19/04/2013

un certain malaise


En attendant l’autobus pour aller au bureau de passeports renouveler mon précieux document de voyage, je pense à mon échec avec A. Cette histoire n’a pas fini de me déprimer. Et pourtant, il ne s’agit même pas d’une peine d’amour. Alors, qu’est-ce que c’est ? Une chose est sûre, je ne suis pas fière de moi. Je dirais même que la honte est à ma porte et qu’elle est prête à frapper fort et pour longtemps.

L’expérience commune peut être ici un guide précieux : la honte qui devient douleur « s’éveille » (et parfois réveille), passe du léger à l’aigu, de l’aigu au sourd, irradie de la périphérie vers le centre. Par vibrations et vagues successives, elle occupe progressivement tout le terrain de mon corps et de mon cœur jusqu’à les bouleverser en profondeur et à en révéler une inconnue. J’ai de la honte, je suis douleur. Cette douleur ne peut que se crier, mais le cri ne l’apaise en rien. Elle finit par retomber un peu plus loin dans le silence. Ou au mieux, dans une alternance de cri et de silence.

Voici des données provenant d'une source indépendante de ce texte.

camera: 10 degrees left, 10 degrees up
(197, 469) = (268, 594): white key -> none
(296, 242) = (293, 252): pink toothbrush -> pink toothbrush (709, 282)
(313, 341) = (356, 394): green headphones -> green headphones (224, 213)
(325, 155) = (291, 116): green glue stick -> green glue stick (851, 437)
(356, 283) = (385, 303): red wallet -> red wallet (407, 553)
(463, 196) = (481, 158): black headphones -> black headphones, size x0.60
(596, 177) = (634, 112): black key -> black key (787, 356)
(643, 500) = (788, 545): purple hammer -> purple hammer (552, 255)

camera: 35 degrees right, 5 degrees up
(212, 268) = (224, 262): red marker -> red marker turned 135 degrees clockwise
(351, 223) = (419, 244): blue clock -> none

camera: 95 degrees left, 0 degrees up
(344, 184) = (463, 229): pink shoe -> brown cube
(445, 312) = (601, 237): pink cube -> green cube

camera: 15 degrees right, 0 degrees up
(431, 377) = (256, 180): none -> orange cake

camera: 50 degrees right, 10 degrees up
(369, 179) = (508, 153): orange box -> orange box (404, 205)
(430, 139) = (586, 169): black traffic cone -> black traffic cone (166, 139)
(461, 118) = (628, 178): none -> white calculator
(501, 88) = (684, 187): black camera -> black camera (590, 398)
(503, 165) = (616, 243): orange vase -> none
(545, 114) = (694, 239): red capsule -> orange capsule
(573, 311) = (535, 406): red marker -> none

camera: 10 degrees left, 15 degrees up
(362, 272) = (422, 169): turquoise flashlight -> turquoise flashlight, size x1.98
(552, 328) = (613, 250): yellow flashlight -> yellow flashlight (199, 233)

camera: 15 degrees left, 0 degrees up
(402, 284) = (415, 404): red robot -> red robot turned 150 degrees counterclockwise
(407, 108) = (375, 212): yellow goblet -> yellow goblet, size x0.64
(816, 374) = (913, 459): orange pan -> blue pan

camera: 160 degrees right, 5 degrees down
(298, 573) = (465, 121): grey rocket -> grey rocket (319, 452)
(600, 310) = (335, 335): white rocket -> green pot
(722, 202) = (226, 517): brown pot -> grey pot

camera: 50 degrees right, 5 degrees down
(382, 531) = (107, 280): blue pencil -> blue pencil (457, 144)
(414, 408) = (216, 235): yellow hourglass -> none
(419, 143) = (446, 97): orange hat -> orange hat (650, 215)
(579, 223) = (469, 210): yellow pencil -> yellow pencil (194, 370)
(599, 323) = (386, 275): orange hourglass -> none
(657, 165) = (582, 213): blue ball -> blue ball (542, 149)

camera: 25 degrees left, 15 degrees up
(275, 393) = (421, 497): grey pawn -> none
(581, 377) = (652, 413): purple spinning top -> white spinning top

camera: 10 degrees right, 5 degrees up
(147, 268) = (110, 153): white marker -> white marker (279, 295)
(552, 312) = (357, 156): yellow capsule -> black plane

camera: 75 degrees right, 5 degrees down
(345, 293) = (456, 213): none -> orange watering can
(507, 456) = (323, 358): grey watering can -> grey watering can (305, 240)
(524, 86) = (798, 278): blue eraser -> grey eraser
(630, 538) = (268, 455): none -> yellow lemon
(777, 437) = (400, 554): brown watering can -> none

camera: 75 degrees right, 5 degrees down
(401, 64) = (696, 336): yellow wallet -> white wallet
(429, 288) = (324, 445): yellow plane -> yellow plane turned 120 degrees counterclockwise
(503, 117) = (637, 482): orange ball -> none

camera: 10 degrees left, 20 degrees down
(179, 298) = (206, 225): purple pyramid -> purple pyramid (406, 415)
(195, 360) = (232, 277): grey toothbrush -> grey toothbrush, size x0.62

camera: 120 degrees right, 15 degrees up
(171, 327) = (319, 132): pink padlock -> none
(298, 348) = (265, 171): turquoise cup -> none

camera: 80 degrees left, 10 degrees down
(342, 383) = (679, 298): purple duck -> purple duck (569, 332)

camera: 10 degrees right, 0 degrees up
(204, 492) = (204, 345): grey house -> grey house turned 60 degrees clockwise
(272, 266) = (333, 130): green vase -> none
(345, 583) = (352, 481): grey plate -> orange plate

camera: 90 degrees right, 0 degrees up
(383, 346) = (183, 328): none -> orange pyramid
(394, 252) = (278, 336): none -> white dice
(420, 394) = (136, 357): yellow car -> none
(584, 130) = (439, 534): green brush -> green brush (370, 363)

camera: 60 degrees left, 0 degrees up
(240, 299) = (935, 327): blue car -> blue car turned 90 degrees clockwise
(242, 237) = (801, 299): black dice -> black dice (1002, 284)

Un des écrivains contemporains assez lu les dernières années, surtout après son prix Nobel de littérature en 2008, JMG Le Clézio, a admirablement rendu cette invasion de la douleur dans une nouvelle intitulée Le jour où Beaumont fit connaissance avec sa douleur (sa, non la). Dans le récit, on voit comment une simple rage de dents nocturne entraîne l’homme qui souffre à partir de l’épreuve de la solitude jusqu’à une certaine dépersonnalisation : le « corps étranger » s’infiltre dans le « corps propre » au point de le rendre à son tour étranger, en passant par la persécution. Le narrateur avoue : « J’ai l’impression qu’il y a des gens. Ils vont me tuer. Ils sont entrés et rôdent partout »… Troublant fantastique sensoriel où la rassurante frontière entre le physique et le psychique vient de se briser.

Paradoxalement, ce personnage du récit de Le Clézio, qui fait « connaissance avec sa douleur » par des maux dentaires, finit par s’y attacher. Il colle à sa douleur, c'est une nécessité : « J’ai besoin de ma douleur, maintenant je ne suis plus rien que par elle ».

On me dira : c’est clair, complaisance, travail de deuil bloqué, peur de se déplacer ailleurs… Pourtant, il me semble que c’est plus complexe. Chacun verra pour soi.